__PROMPT__
Give the number of lines in the records that include the word "title", and nothing besides.

__PROVIDED MATERIAL__
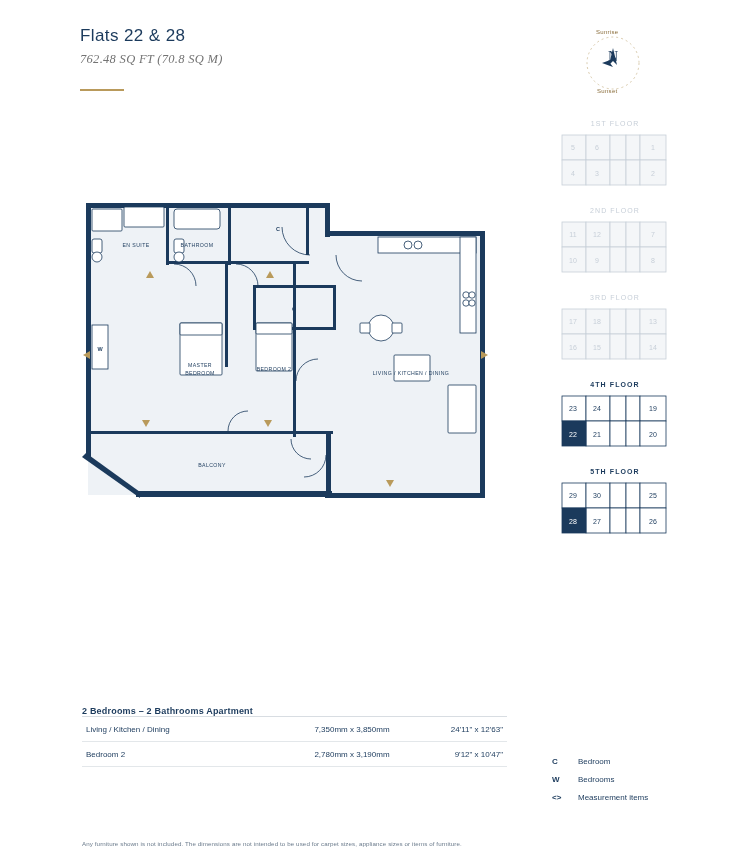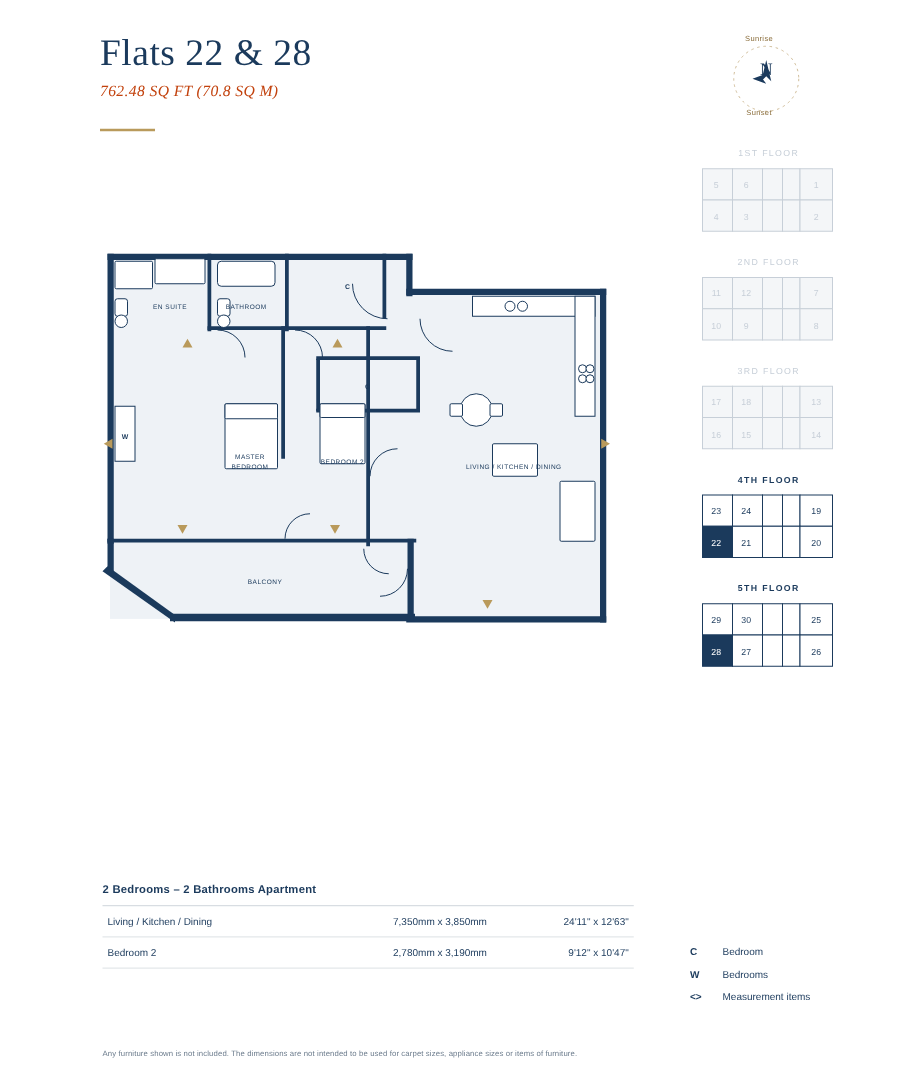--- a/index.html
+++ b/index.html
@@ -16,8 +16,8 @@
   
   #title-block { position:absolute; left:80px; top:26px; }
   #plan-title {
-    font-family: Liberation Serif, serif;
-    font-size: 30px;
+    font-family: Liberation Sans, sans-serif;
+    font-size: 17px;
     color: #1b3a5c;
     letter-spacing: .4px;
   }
--
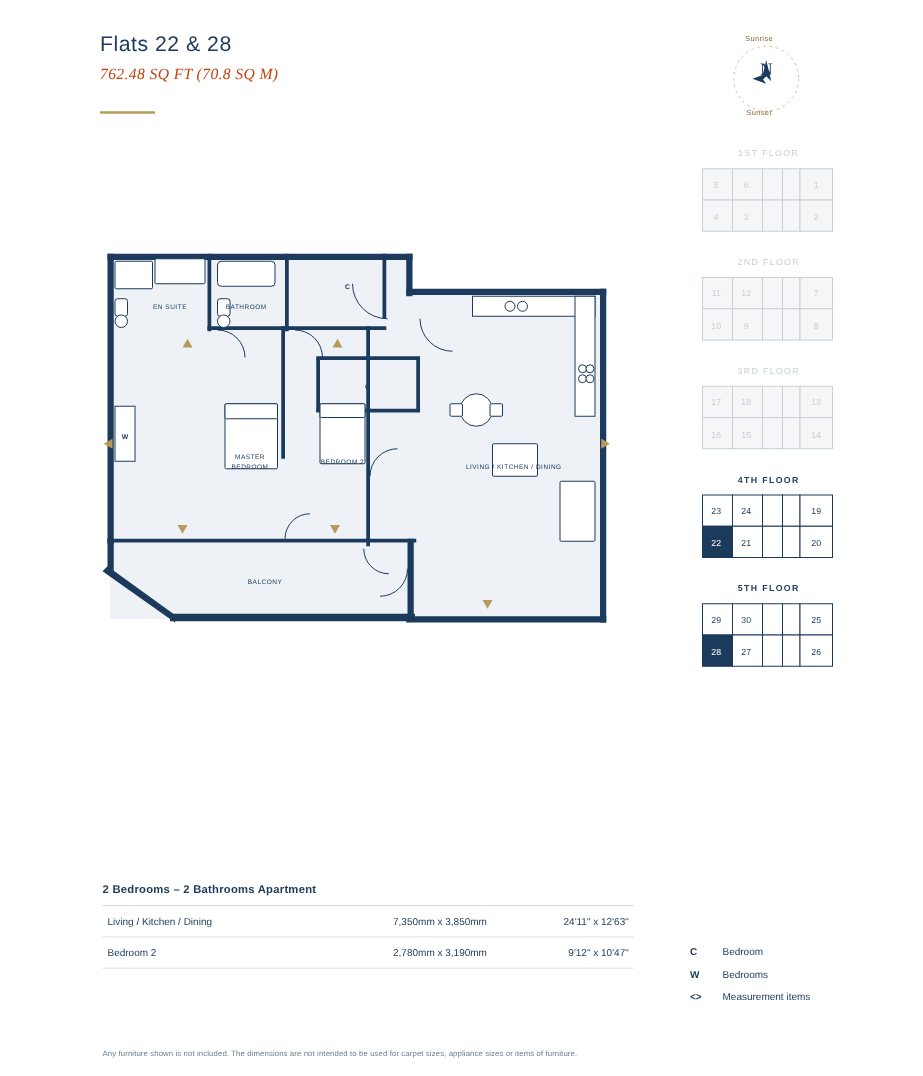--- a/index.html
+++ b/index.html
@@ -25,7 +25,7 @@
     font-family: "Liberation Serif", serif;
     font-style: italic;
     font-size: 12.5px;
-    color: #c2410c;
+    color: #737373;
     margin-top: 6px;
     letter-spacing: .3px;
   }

__OUTPUT BELOW__
2